## Exercise objective
If a line below contains "class", count it. Report the final total and nothing more.

Extracted records
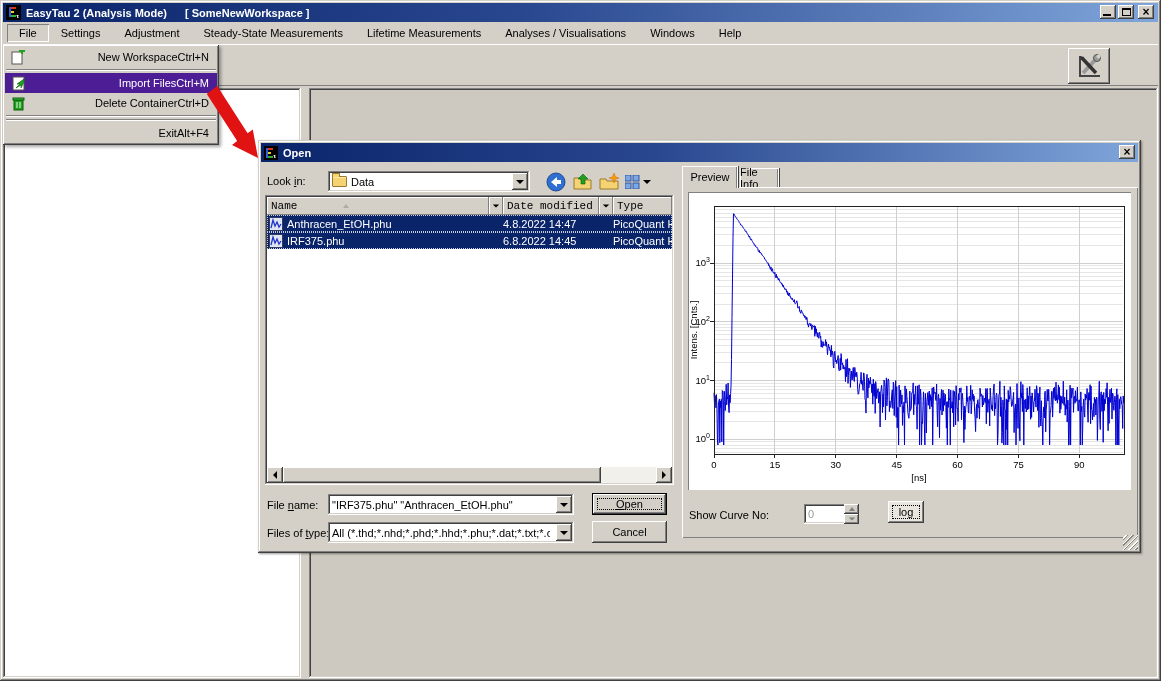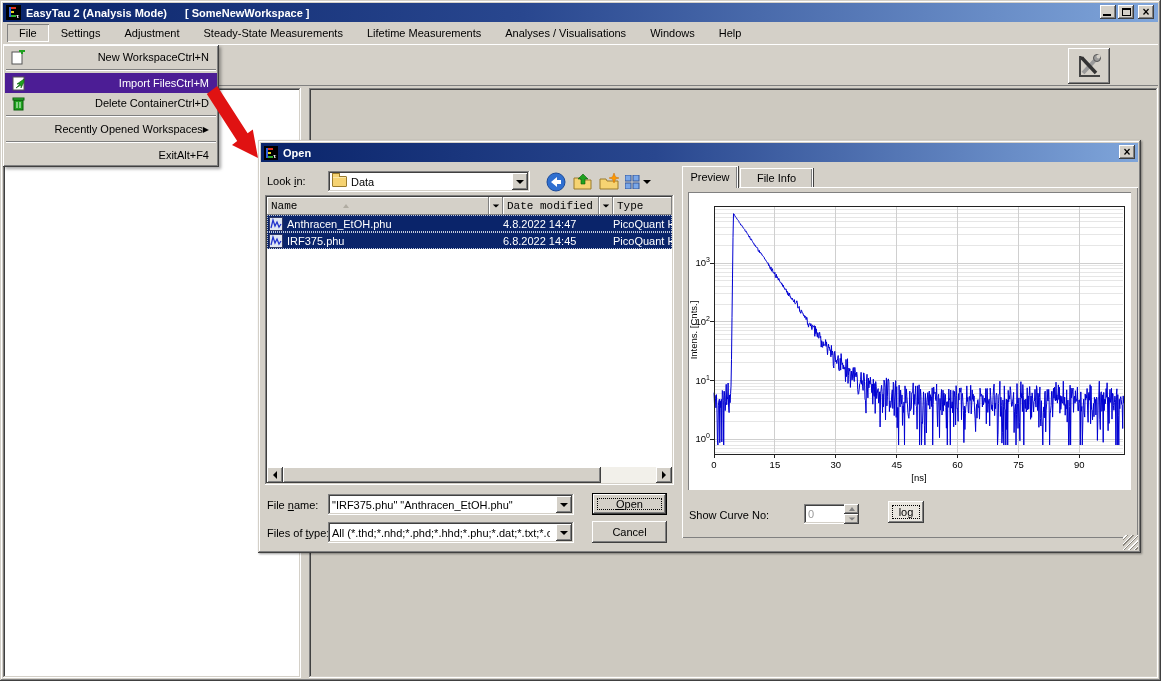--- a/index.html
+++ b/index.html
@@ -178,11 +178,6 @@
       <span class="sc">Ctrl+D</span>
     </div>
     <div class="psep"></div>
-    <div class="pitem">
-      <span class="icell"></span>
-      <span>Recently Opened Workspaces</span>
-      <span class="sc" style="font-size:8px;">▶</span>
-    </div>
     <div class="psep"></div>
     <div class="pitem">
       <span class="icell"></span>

## Your response
8